We previously demonstrated that PM2.5 exposure was associated with increased odds of developing frailty in post-MI patients (4), and that frailty is associated with mortality and adverse outcomes in this population (3). The current findings show that patients who were frail to begin with were more susceptible to the adverse effects of exposure, further elucidating the relationship and suggesting that frailty modifies the relationship between air pollution and post-MI mortality. Indeed, despite a relatively high level of exposure during the study period (mean 24 mg/m3; range 17 to 29 mg/m3), the association between exposure and mortality was not in itself significant. It was only after factoring in the interaction with frailty that the association became significant. This suggests that the accumulation of deficits that often accompanies the diagnosis of MI is a key determinant of air pollution susceptibility. This concept is consistent with the idea that frail individuals may be particularly sensitive to environmental pollution due to a decline in biologic capacity resulting in compromised pharmacokinetic and pharmacodynamic functions (5).

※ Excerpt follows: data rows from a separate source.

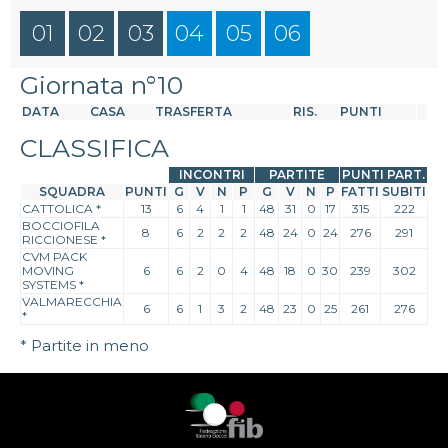
01
02
03
04
05
06
Giornata n°10
DATA
CASA
TRASFERTA
RIS.
PUNTI
CLASSIFICA
INCONTRI
PARTITE
PUNTI PART.
SQUADRA
PUNTI
G
V
N
P
G
V
N
P
FATTI
SUBITI
CATTOLICA
*
13
6
4
1
1
48
31
0
17
315
222
BOCCIOFILA
8
6
2
2
2
48
24
0
24
276
291
RICCIONESE
*
CVM PACK
MOVING
6
6
2
0
4
48
18
0
30
239
302
SYSTEMS
*
VALMARECCHIA
6
6
1
3
2
48
23
0
25
261
276
*
* Partite in meno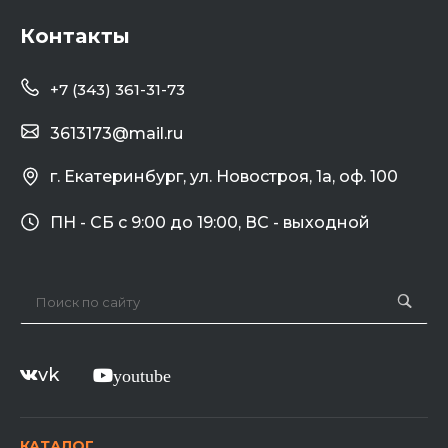
Контакты
+7 (343) 361-31-73
3613173@mail.ru
г. Екатеринбург, ул. Новостроя, 1а, оф. 100
ПН - СБ с 9:00 до 19:00, ВС - выходной
vk
youtube
КАТАЛОГ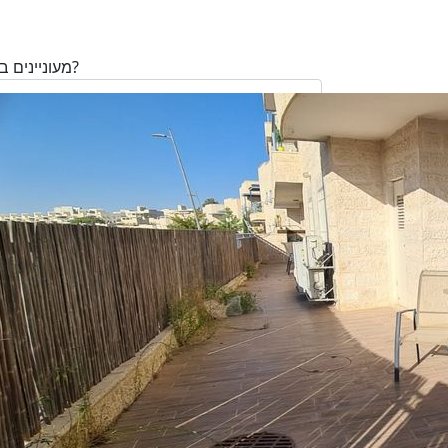
מעוניינים בנכס?
בע"מ ו/או מי מטעמה ("אנגלו סכסון") בדוא
במסרונים ובשיחת טלפון שיווקית, הצעות ודברי שי
ופרסומת כהגדרתם בחוק וכן, שפרטיי האיש
יישמרו במאגריה וישמשו אותה לשליחת מידע ולקי
פעילותיה, לרבות אך לא רק, לעריכת ניתוח מ
למדיניות הפרטיות של החברה.
ומחקר סטטיסטי.
של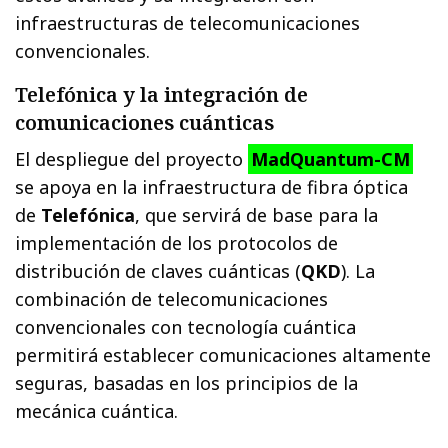
infraestructuras de telecomunicaciones
convencionales.
Telefónica y la integración de
comunicaciones cuánticas
El despliegue del proyecto
MadQuantum-CM
se apoya en la infraestructura de fibra óptica
de
Telefónica
, que servirá de base para la
implementación de los protocolos de
distribución de claves cuánticas (
QKD
). La
combinación de telecomunicaciones
convencionales con tecnología cuántica
permitirá establecer comunicaciones altamente
seguras, basadas en los principios de la
mecánica cuántica.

Several strengths characterize this study, beginning with the well-defined cohort of MI patients, the validated index of deficit accumulation, high-quality data on sociodemographic and clinical covariates, complete long-term follow-up, and assessment of residential exposure to PM, blinded to outcome. Limitations include incomplete PM2.5 data, as well as partial temporal coverage, and a relatively young cohort. The sample size is considered modest in study of air pollution exposure.
In conclusion, frailer MI patients may be more sensitive to the adverse health effects of air pollution, particularly to cardiovascular mortality, and may benefit from efforts to reduce exposure.
Please note: This work was supported by the Environment and Health Fund, Israel (grant award numbers SGA 1204 and RGA 0904). The authors have reported that they have no relationships relevant to the contents of this paper to disclose. Dr. Gerber and Ms. Myers contributed equally to this work.